** DATA PROVIDED follows **

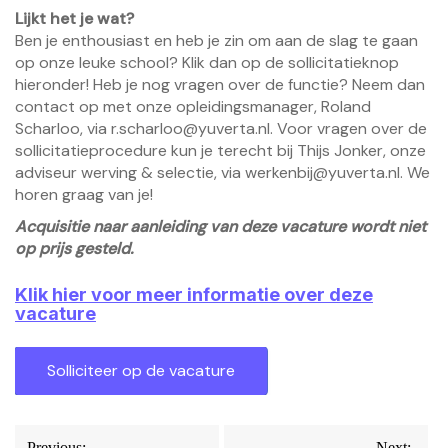
Lijkt het je wat?
Ben je enthousiast en heb je zin om aan de slag te gaan
op onze leuke school? Klik dan op de sollicitatieknop
hieronder! Heb je nog vragen over de functie? Neem dan
contact op met onze opleidingsmanager, Roland
Scharloo, via r.scharloo@yuverta.nl. Voor vragen over de
sollicitatieprocedure kun je terecht bij Thijs Jonker, onze
adviseur werving & selectie, via werkenbij@yuverta.nl. We
horen graag van je!
Acquisitie naar aanleiding van deze vacature wordt niet
op prijs gesteld.
Klik hier voor meer informatie over deze
vacature
Bericht
Previous:
Next:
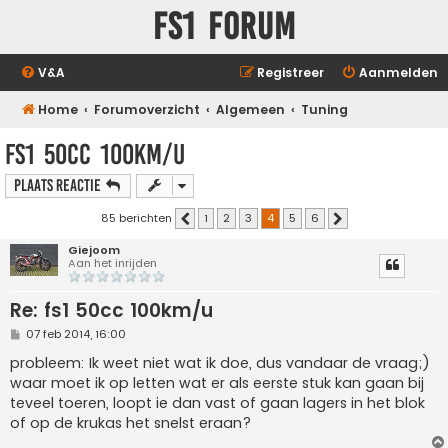
FS1 forum
V&A
Registreer
Aanmelden
Home
Forumoverzicht
Algemeen
Tuning
fs1 50cc 100km/u
Plaats reactie
85 berichten
1
2
3
4
5
6
Vorige
Volgende
Giejoom
Aan het inrijden
Re: fs1 50cc 100km/u
B
07 feb 2014, 16:00
e
r
probleem: Ik weet niet wat ik doe, dus vandaar de vraag;)
i
waar moet ik op letten wat er als eerste stuk kan gaan bij
c
h
teveel toeren, loopt ie dan vast of gaan lagers in het blok
t
of op de krukas het snelst eraan?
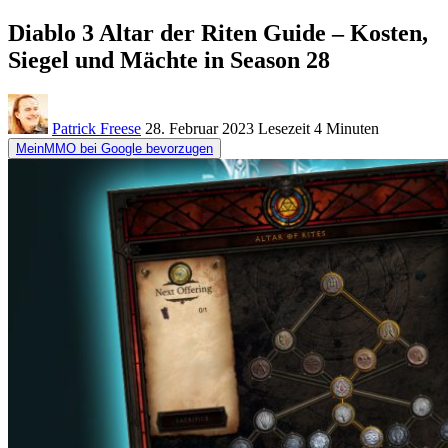
Diablo 3 Altar der Riten Guide – Kosten,
Siegel und Mächte in Season 28
Patrick Freese
28. Februar 2023
Lesezeit
4 Minuten
MeinMMO bei Google bevorzugen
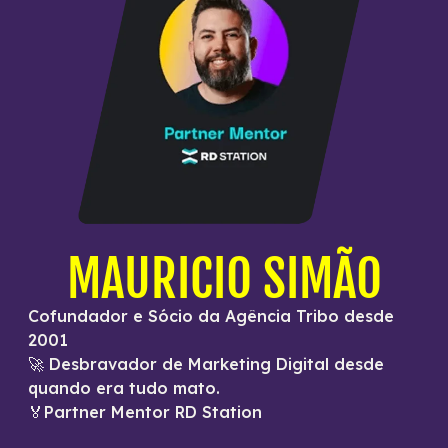
MAURICIO SIMÃO
Cofundador e Sócio da Agência Tribo desde
2001
🚀 Desbravador de Marketing Digital desde
quando era tudo mato.
🏅Partner Mentor RD Station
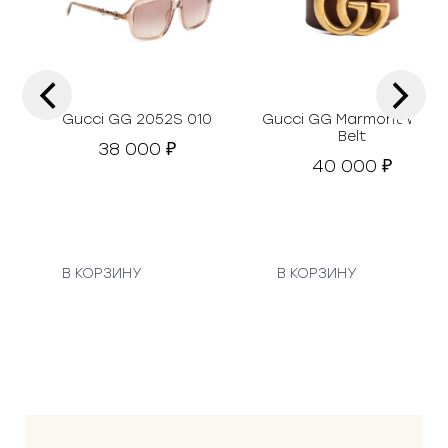
‹
›
Gucci GG 2052S 010
Gucci GG Marmont Wide
Belt
38 000
₽
40 000
₽
В КОРЗИНУ
В КОРЗИНУ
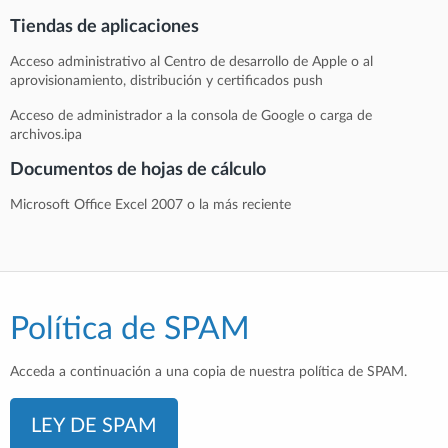
Tiendas de aplicaciones
Acceso administrativo al Centro de desarrollo de Apple o al
aprovisionamiento, distribución y certificados push
Acceso de administrador a la consola de Google o carga de
archivos.ipa
Documentos de hojas de cálculo
Microsoft Office Excel 2007 o la más reciente
Política de SPAM
Acceda a continuación a una copia de nuestra política de SPAM.
LEY DE SPAM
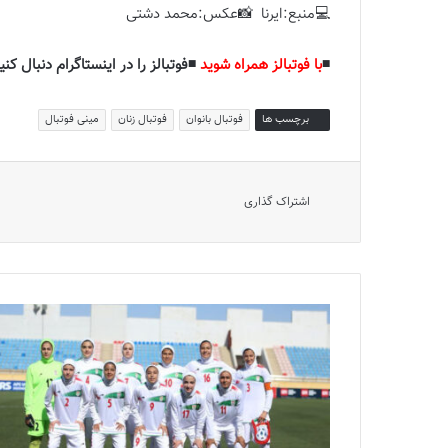
💻منبع:ایرنا 📸عکس:محمد دشتی
◾️
با فوتبالز همراه شوید
◾️فوتبالز را در اینستاگرام دنبال کنید
برچسب ها
فوتبال بانوان
فوتبال زنان
مینی فوتبال
اشتراک گذاری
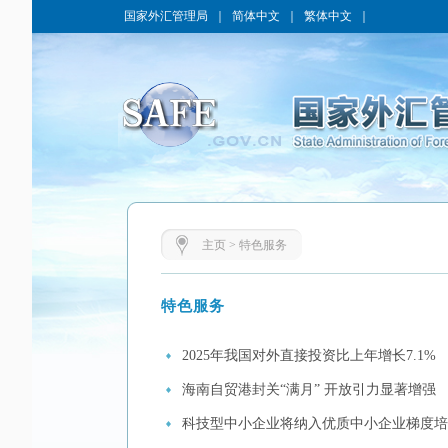
国家外汇管理局
｜
简体中文
｜
繁体中文
｜
主页
>
特色服务
特色服务
2025年我国对外直接投资比上年增长7.1%
海南自贸港封关“满月” 开放引力显著增强
科技型中小企业将纳入优质中小企业梯度培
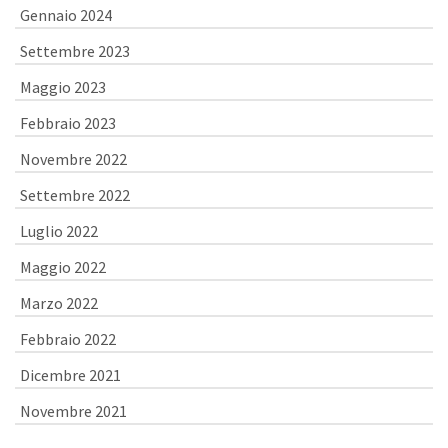
Gennaio 2024
Settembre 2023
Maggio 2023
Febbraio 2023
Novembre 2022
Settembre 2022
Luglio 2022
Maggio 2022
Marzo 2022
Febbraio 2022
Dicembre 2021
Novembre 2021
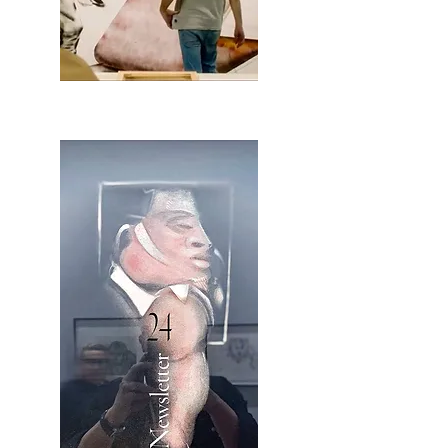
2OCA Newsletter _.pdf4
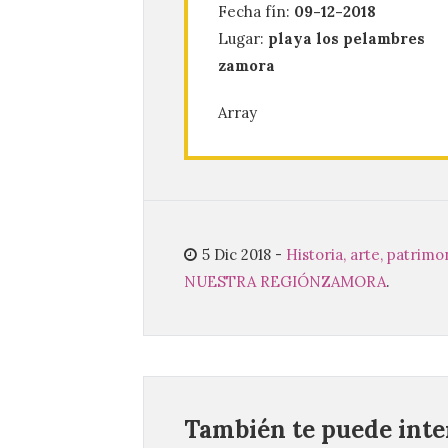
Fecha fín:
09-12-2018
Lugar:
playa los pelambres
zamora
Array
5 Dic 2018
-
Historia, arte, patrim
NUESTRA REGIÓN
ZAMORA
.
También te puede inter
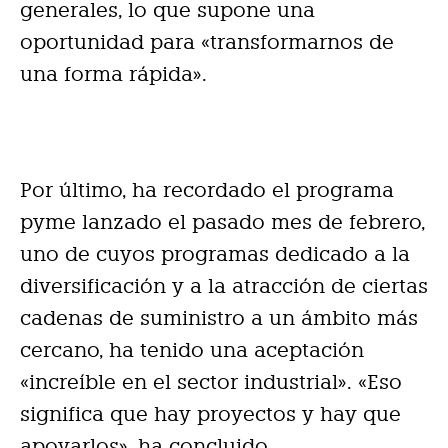
generales, lo que supone una
oportunidad para «transformarnos de
una forma rápida».
Por último, ha recordado el programa
pyme lanzado el pasado mes de febrero,
uno de cuyos programas dedicado a la
diversificación y a la atracción de ciertas
cadenas de suministro a un ámbito más
cercano, ha tenido una aceptación
«increíble en el sector industrial». «Eso
significa que hay proyectos y hay que
apoyarlos», ha concluido.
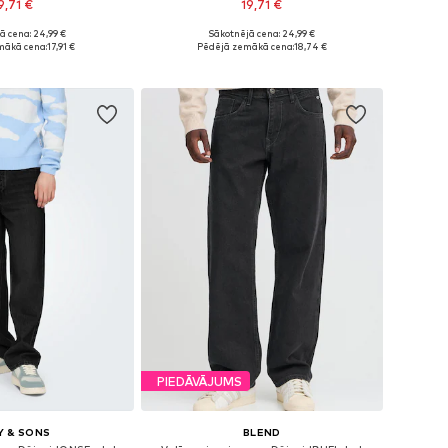
9,71 €
19,71 €
ā cena: 24,99 €
Sākotnējā cena: 24,99 €
daudzos izmēros
Pieejams daudzos izmēros
mākā cena:
17,91 €
Pēdējā zemākā cena:
18,74 €
not grozam
Pievienot grozam
PIEDĀVĀJUMS
Y & SONS
BLEND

** End of DATA PROVIDED **

Gather each line in these records that contains the string "onze".

op onze leuke school? Klik dan op de sollicitatieknop
contact op met onze opleidingsmanager, Roland
sollicitatieprocedure kun je terecht bij Thijs Jonker, onze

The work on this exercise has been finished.